The try/catch/finally structure matches PHP's, but with a twist: in TypeScript the caught value is typed unknown (because JavaScript can throw any value, not just exceptions), so you narrow or assert it — (error as Error).message — before reading .message.

Custom errors subclass Error (PHP's Exception), but you usually catch a single error and discriminate with instanceof, since JavaScript's catch cannot filter by type the way PHP's typed catch (ValidationError $error) can. Setting this.name is conventional for readable stack traces.

Async is built into the language and its types: an async function returns a Promise<T>, and await unwraps it without blocking the single thread. PHP has no native equivalent — concurrency needs Fibers or an extension like Swoole — so this is a real capability gap, with the type system tracking the Promise for you. (Modern runtimes also allow await at the top level of a module.)

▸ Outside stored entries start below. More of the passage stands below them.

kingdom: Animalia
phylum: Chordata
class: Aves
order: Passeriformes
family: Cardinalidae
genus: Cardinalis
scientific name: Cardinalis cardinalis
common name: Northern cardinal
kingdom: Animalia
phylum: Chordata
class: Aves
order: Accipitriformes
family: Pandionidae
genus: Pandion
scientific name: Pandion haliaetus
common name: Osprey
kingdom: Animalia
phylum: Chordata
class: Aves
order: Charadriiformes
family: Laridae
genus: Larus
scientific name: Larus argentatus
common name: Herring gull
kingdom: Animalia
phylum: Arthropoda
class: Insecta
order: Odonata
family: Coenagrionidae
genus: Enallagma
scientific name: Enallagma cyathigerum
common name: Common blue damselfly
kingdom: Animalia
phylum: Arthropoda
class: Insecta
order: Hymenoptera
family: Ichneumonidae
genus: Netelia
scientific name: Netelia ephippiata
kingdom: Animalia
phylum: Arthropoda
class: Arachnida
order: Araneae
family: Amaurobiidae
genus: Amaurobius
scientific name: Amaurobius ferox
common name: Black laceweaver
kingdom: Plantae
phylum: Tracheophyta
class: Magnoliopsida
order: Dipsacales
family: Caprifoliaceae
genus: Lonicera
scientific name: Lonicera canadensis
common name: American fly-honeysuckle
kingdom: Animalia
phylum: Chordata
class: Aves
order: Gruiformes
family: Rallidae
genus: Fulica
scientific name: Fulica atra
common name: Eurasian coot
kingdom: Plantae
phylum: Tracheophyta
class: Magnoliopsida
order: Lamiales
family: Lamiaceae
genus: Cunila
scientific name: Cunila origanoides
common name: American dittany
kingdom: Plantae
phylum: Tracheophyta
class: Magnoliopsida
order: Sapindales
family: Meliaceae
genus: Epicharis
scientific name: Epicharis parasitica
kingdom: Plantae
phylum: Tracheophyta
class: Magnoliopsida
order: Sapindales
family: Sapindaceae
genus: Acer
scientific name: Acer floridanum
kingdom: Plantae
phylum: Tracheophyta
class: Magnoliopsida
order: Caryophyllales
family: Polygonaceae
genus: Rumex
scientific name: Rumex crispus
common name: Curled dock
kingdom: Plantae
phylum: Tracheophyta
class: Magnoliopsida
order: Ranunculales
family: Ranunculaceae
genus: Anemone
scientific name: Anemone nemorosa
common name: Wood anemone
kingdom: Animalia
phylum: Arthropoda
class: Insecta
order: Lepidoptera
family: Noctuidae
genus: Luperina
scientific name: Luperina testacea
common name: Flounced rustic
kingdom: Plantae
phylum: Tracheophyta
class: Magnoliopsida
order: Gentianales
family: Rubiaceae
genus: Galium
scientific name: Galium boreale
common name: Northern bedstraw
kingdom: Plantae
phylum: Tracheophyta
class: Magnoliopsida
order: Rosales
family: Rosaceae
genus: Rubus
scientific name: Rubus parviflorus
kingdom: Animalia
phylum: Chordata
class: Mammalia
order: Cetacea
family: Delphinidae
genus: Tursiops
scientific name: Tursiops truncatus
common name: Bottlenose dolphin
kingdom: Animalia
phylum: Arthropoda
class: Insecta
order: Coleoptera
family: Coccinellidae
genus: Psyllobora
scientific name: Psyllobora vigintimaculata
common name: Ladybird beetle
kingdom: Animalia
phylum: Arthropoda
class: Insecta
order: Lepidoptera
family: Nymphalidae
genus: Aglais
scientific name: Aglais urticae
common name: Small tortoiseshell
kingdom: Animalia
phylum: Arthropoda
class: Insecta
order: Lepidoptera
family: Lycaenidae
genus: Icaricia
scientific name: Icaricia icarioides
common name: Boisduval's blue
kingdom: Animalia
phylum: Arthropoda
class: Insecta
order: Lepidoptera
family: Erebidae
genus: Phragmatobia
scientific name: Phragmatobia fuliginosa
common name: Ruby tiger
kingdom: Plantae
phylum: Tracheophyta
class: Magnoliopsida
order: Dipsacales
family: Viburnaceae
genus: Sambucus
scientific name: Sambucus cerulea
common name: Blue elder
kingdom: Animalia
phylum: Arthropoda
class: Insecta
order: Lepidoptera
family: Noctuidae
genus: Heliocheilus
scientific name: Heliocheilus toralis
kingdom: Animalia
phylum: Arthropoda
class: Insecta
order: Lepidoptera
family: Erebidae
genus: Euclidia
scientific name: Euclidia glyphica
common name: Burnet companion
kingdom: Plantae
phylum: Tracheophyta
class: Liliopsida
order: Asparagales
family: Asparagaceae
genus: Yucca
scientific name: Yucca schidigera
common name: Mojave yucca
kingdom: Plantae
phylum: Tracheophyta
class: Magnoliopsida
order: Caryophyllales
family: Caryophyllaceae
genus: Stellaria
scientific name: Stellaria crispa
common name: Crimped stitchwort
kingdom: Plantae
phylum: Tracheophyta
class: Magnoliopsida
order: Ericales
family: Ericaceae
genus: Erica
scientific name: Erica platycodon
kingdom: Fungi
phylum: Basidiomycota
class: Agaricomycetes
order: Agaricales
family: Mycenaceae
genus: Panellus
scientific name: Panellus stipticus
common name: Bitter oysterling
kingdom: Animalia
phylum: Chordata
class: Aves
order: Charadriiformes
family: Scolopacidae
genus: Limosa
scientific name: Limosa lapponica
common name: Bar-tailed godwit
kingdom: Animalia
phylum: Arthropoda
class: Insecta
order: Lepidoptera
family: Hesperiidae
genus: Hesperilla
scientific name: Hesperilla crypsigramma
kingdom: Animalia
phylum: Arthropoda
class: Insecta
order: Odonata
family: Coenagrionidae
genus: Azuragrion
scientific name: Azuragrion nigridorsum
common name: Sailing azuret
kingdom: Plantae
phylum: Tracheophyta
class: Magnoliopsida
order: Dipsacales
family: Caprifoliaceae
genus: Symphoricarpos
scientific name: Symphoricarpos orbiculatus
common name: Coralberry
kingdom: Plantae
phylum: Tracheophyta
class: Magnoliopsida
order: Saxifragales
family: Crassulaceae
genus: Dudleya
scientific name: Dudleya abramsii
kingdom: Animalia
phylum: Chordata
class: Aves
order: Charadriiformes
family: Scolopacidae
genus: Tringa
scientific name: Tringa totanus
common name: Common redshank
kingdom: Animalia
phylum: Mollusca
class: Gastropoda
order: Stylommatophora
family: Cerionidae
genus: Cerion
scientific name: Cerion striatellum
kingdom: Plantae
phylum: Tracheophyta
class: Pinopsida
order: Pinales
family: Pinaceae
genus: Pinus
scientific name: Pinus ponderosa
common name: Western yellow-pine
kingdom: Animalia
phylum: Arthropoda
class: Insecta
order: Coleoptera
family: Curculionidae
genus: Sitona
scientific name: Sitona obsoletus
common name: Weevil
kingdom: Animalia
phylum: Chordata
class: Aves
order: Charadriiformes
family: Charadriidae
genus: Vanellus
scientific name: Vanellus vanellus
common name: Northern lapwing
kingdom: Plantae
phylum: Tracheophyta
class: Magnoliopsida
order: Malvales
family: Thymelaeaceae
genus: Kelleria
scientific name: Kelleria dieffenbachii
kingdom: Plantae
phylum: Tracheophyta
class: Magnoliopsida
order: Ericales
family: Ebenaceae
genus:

Promise.all runs several async operations concurrently and resolves to an array of their results — structured concurrency PHP can only reach with an event-loop library. TypeScript types the result precisely: Promise.all over Promise<number> values yields a number[].

The most important mental shift: TypeScript types are erased and never checked while the program runs. Bad data entering through any, JSON.parse, or a network response will not throw a type error the way PHP's runtime-checked declarations would. Validate external data at the boundary (e.g. with Zod) — the compiler cannot.

Both languages have loose == and strict ===, and the advice is the same: prefer ===. JavaScript's == coercion rules are even more surprising than PHP's (and PHP 8 already tamed its worst cases), so treat == as a code smell and reach for === by default.

Where PHP has a single null, JavaScript has two empties: undefined (a variable or property never given a value) and null (an explicit "no value"). A missing object property reads as undefined, not null. Both ?? and ?. treat the two together, which is why they are the safe tools here.

A crucial reversal: PHP arrays are value types, so $copy = $original duplicates them, whereas JavaScript arrays and objects are references, so alias = original makes two names for one value. Copy with the spread operator [...original] / {...object}, remembering it is shallow.